作業指示 1: 映画『ノマドランド』についての文章から、2021年3月初旬の時点でこの作品が受賞したと書かれている賞をすべて挙げてください。
作業指示 2: 映画『ノマドランド』を論じた文章の続きを、最後の文の直後から同じ調子で書いてください。
┌─ 選定抜粋
そして映画『ノマドランド』(Nomadland,2020)

 このジェシカ・ブルーダーの著書をもとに製作されたのが映画『ノマドランド』だ。監督脚本を手掛けたのがクロエ・ジャオ。これまで「ライダー」(2017)発表以来、評価が高く、今後、新作が次々と公開が決まっている世界で注目されている人気監督。『ノマドランド』も2021年3月初旬時点で、ベネチア国際映画祭金獅子賞、トロント国際映画祭観客賞を受賞。またゴールデングローブ賞ではドラマ部門で作品賞と監督賞を受賞した。

 主演はフランシス・マクドーマンド。「ミシシッピー・バーニング」(1989)や「ファーゴ」(1996)「スリー・ビルボード」(2017)などでアカデミー賞では、助演、主演女優賞やそのほかこれまで数々の賞を受賞してきたオスカー女優だ(当然ノミネートも多い)。見終わった後に残るのは、ノマドになった経緯はさておき、結局、アメリカ人の持つ「移動性・流動性」と「大自然への回帰」、集まることで「相互扶助と同時にセルフヘルプの精神」を再認識し、「自由」と引き換えに「リスクを背負う」ことで「生きている実感」を得ている様子だ。
└─
┌─ 提示された情報
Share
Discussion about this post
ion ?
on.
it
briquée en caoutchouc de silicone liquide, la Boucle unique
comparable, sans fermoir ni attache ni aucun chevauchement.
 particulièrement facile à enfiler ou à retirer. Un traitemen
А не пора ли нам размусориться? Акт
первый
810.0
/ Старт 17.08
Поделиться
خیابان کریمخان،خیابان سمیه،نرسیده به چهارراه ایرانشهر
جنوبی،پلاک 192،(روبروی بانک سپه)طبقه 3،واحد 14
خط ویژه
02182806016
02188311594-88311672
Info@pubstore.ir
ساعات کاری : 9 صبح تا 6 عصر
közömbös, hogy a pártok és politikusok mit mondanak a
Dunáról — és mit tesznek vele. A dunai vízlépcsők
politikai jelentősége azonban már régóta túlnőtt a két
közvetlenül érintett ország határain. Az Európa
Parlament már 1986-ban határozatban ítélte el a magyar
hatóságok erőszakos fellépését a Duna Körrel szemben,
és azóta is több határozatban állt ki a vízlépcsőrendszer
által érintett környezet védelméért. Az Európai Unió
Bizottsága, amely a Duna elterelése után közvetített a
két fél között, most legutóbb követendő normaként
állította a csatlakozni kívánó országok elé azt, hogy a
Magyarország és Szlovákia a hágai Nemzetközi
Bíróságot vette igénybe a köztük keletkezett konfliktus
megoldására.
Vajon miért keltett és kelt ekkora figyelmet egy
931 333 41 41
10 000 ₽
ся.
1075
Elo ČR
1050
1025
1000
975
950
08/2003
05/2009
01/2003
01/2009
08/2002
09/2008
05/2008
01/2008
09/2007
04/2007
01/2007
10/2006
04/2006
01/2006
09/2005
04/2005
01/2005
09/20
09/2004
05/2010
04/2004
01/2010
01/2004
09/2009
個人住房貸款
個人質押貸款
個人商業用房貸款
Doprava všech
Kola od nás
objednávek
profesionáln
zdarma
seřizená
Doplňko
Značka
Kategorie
└─
課題の結果 1:
ベネチア国際映画祭金獅子賞
トロント国際映画祭観客賞
ゴールデングローブ賞ドラマ部門作品賞
ゴールデングローブ賞ドラマ部門監督賞

課題の結果 2:
2020年以降コロナ禍の「ノマド」たち

 この書を読んですぐに今、感じるのは、このコロナ禍で、「ノマド」たちはどうしているかだ。ロックダウンでキャンプ場や海岸の仕事はなくなりイベントも中止。ボブによると「政府は国民に定住してほしくて規制を強化し続けている」と言う。1930年代に流行しかけたトレーラーハウスが中流階級の道徳を脅かすという発想と、税収不足のアメリカで彼らが責任逃れなどと非難されてきたからだ。コロナ禍で適応が2021年10月まで延長されたが、実際の居住地が要求される「リアルID法」による運転免許証が必要になることも彼らの今後には不安材料だとある。

 しかしノマドたちは確信しているのだ。――「自分が車を停める場所こそ、アメリカ最後の自由の土地だと」。